Rewrite the entries below, replacing every "pie" with "donut" and leaving everything else unchanged.
#### SOURCE DATA ####
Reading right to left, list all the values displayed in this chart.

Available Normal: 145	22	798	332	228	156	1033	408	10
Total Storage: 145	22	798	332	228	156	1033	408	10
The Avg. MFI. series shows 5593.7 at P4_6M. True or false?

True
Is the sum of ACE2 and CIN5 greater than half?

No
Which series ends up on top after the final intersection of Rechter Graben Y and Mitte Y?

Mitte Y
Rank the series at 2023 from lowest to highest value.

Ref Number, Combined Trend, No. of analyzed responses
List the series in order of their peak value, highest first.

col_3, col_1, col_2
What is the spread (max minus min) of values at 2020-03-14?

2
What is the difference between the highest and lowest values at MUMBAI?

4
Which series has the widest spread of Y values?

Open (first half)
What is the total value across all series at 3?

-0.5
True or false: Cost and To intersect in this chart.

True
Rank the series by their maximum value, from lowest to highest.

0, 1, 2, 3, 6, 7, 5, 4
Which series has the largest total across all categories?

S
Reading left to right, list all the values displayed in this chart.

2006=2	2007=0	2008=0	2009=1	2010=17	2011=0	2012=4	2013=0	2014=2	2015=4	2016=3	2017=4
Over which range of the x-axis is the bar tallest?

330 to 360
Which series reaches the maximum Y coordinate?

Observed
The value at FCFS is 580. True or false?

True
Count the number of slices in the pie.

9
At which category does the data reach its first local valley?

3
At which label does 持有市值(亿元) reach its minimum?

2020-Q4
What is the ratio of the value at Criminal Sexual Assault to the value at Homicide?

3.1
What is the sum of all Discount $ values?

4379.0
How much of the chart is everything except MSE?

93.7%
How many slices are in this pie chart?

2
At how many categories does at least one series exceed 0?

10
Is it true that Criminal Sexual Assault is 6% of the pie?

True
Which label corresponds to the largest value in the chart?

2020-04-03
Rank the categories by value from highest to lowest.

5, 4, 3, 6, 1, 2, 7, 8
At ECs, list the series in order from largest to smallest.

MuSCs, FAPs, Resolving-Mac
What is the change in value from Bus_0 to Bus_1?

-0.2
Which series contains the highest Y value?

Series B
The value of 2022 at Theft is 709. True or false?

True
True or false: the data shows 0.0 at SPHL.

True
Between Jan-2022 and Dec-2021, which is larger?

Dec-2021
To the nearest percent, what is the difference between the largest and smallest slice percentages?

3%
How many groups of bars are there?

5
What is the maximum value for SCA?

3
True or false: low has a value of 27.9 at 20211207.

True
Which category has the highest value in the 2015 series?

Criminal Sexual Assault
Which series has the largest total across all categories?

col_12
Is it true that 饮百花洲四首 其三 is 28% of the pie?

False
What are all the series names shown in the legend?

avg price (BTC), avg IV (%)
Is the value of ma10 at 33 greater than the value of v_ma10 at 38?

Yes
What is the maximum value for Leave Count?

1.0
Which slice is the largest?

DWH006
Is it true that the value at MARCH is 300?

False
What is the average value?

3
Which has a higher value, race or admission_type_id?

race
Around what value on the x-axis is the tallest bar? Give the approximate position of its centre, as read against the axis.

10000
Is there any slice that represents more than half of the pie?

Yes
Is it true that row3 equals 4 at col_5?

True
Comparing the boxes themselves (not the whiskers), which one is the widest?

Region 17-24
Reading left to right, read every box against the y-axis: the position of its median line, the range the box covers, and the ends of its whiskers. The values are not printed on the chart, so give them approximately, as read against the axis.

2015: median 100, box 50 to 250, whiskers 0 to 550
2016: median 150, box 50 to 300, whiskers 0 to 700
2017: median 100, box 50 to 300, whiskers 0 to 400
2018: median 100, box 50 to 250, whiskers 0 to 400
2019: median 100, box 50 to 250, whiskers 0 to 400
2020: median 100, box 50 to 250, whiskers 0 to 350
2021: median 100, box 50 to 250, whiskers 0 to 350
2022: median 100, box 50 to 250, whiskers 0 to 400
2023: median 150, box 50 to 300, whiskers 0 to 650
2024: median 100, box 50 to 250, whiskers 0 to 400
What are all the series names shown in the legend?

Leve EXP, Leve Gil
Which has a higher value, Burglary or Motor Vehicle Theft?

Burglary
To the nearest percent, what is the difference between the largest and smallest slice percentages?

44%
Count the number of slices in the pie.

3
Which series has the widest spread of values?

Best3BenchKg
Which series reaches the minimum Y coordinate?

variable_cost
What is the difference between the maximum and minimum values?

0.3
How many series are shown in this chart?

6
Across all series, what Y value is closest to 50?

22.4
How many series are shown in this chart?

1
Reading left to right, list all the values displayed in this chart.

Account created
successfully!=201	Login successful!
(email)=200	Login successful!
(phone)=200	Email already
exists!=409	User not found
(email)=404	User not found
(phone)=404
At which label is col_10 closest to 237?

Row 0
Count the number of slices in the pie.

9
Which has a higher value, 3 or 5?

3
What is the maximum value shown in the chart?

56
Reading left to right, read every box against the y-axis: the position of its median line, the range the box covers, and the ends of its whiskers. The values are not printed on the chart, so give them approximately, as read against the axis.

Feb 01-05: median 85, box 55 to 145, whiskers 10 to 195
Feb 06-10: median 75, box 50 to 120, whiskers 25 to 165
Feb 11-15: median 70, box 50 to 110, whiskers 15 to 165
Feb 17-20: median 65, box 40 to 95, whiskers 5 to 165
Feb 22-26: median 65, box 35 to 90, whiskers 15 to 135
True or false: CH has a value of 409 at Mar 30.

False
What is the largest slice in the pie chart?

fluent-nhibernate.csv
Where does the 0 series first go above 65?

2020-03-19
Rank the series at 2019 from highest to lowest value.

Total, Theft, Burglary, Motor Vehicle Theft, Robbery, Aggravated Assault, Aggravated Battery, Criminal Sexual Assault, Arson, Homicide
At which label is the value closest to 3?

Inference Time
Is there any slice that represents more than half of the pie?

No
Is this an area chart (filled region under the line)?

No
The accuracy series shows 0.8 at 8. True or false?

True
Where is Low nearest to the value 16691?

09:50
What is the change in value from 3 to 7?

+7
####
- **YOUR SOLUTION**
Reading right to left, list all the values displayed in this chart.

Available Normal: 145	22	798	332	228	156	1033	408	10
Total Storage: 145	22	798	332	228	156	1033	408	10
The Avg. MFI. series shows 5593.7 at P4_6M. True or false?

True
Is the sum of ACE2 and CIN5 greater than half?

No
Which series ends up on top after the final intersection of Rechter Graben Y and Mitte Y?

Mitte Y
Rank the series at 2023 from lowest to highest value.

Ref Number, Combined Trend, No. of analyzed responses
List the series in order of their peak value, highest first.

col_3, col_1, col_2
What is the spread (max minus min) of values at 2020-03-14?

2
What is the difference between the highest and lowest values at MUMBAI?

4
Which series has the widest spread of Y values?

Open (first half)
What is the total value across all series at 3?

-0.5
True or false: Cost and To intersect in this chart.

True
Rank the series by their maximum value, from lowest to highest.

0, 1, 2, 3, 6, 7, 5, 4
Which series has the largest total across all categories?

S
Reading left to right, list all the values displayed in this chart.

2006=2	2007=0	2008=0	2009=1	2010=17	2011=0	2012=4	2013=0	2014=2	2015=4	2016=3	2017=4
Over which range of the x-axis is the bar tallest?

330 to 360
Which series reaches the maximum Y coordinate?

Observed
The value at FCFS is 580. True or false?

True
Count the number of slices in the donut.

9
At which category does the data reach its first local valley?

3
At which label does 持有市值(亿元) reach its minimum?

2020-Q4
What is the ratio of the value at Criminal Sexual Assault to the value at Homicide?

3.1
What is the sum of all Discount $ values?

4379.0
How much of the chart is everything except MSE?

93.7%
How many slices are in this donut chart?

2
At how many categories does at least one series exceed 0?

10
Is it true that Criminal Sexual Assault is 6% of the donut?

True
Which label corresponds to the largest value in the chart?

2020-04-03
Rank the categories by value from highest to lowest.

5, 4, 3, 6, 1, 2, 7, 8
At ECs, list the series in order from largest to smallest.

MuSCs, FAPs, Resolving-Mac
What is the change in value from Bus_0 to Bus_1?

-0.2
Which series contains the highest Y value?

Series B
The value of 2022 at Theft is 709. True or false?

True
True or false: the data shows 0.0 at SPHL.

True
Between Jan-2022 and Dec-2021, which is larger?

Dec-2021
To the nearest percent, what is the difference between the largest and smallest slice percentages?

3%
How many groups of bars are there?

5
What is the maximum value for SCA?

3
True or false: low has a value of 27.9 at 20211207.

True
Which category has the highest value in the 2015 series?

Criminal Sexual Assault
Which series has the largest total across all categories?

col_12
Is it true that 饮百花洲四首 其三 is 28% of the donut?

False
What are all the series names shown in the legend?

avg price (BTC), avg IV (%)
Is the value of ma10 at 33 greater than the value of v_ma10 at 38?

Yes
What is the maximum value for Leave Count?

1.0
Which slice is the largest?

DWH006
Is it true that the value at MARCH is 300?

False
What is the average value?

3
Which has a higher value, race or admission_type_id?

race
Around what value on the x-axis is the tallest bar? Give the approximate position of its centre, as read against the axis.

10000
Is there any slice that represents more than half of the donut?

Yes
Is it true that row3 equals 4 at col_5?

True
Comparing the boxes themselves (not the whiskers), which one is the widest?

Region 17-24
Reading left to right, read every box against the y-axis: the position of its median line, the range the box covers, and the ends of its whiskers. The values are not printed on the chart, so give them approximately, as read against the axis.

2015: median 100, box 50 to 250, whiskers 0 to 550
2016: median 150, box 50 to 300, whiskers 0 to 700
2017: median 100, box 50 to 300, whiskers 0 to 400
2018: median 100, box 50 to 250, whiskers 0 to 400
2019: median 100, box 50 to 250, whiskers 0 to 400
2020: median 100, box 50 to 250, whiskers 0 to 350
2021: median 100, box 50 to 250, whiskers 0 to 350
2022: median 100, box 50 to 250, whiskers 0 to 400
2023: median 150, box 50 to 300, whiskers 0 to 650
2024: median 100, box 50 to 250, whiskers 0 to 400
What are all the series names shown in the legend?

Leve EXP, Leve Gil
Which has a higher value, Burglary or Motor Vehicle Theft?

Burglary
To the nearest percent, what is the difference between the largest and smallest slice percentages?

44%
Count the number of slices in the donut.

3
Which series has the widest spread of values?

Best3BenchKg
Which series reaches the minimum Y coordinate?

variable_cost
What is the difference between the maximum and minimum values?

0.3
How many series are shown in this chart?

6
Across all series, what Y value is closest to 50?

22.4
How many series are shown in this chart?

1
Reading left to right, list all the values displayed in this chart.

Account created
successfully!=201	Login successful!
(email)=200	Login successful!
(phone)=200	Email already
exists!=409	User not found
(email)=404	User not found
(phone)=404
At which label is col_10 closest to 237?

Row 0
Count the number of slices in the donut.

9
Which has a higher value, 3 or 5?

3
What is the maximum value shown in the chart?

56
Reading left to right, read every box against the y-axis: the position of its median line, the range the box covers, and the ends of its whiskers. The values are not printed on the chart, so give them approximately, as read against the axis.

Feb 01-05: median 85, box 55 to 145, whiskers 10 to 195
Feb 06-10: median 75, box 50 to 120, whiskers 25 to 165
Feb 11-15: median 70, box 50 to 110, whiskers 15 to 165
Feb 17-20: median 65, box 40 to 95, whiskers 5 to 165
Feb 22-26: median 65, box 35 to 90, whiskers 15 to 135
True or false: CH has a value of 409 at Mar 30.

False
What is the largest slice in the donut chart?

fluent-nhibernate.csv
Where does the 0 series first go above 65?

2020-03-19
Rank the series at 2019 from highest to lowest value.

Total, Theft, Burglary, Motor Vehicle Theft, Robbery, Aggravated Assault, Aggravated Battery, Criminal Sexual Assault, Arson, Homicide
At which label is the value closest to 3?

Inference Time
Is there any slice that represents more than half of the donut?

No
Is this an area chart (filled region under the line)?

No
The accuracy series shows 0.8 at 8. True or false?

True
Where is Low nearest to the value 16691?

09:50
What is the change in value from 3 to 7?

+7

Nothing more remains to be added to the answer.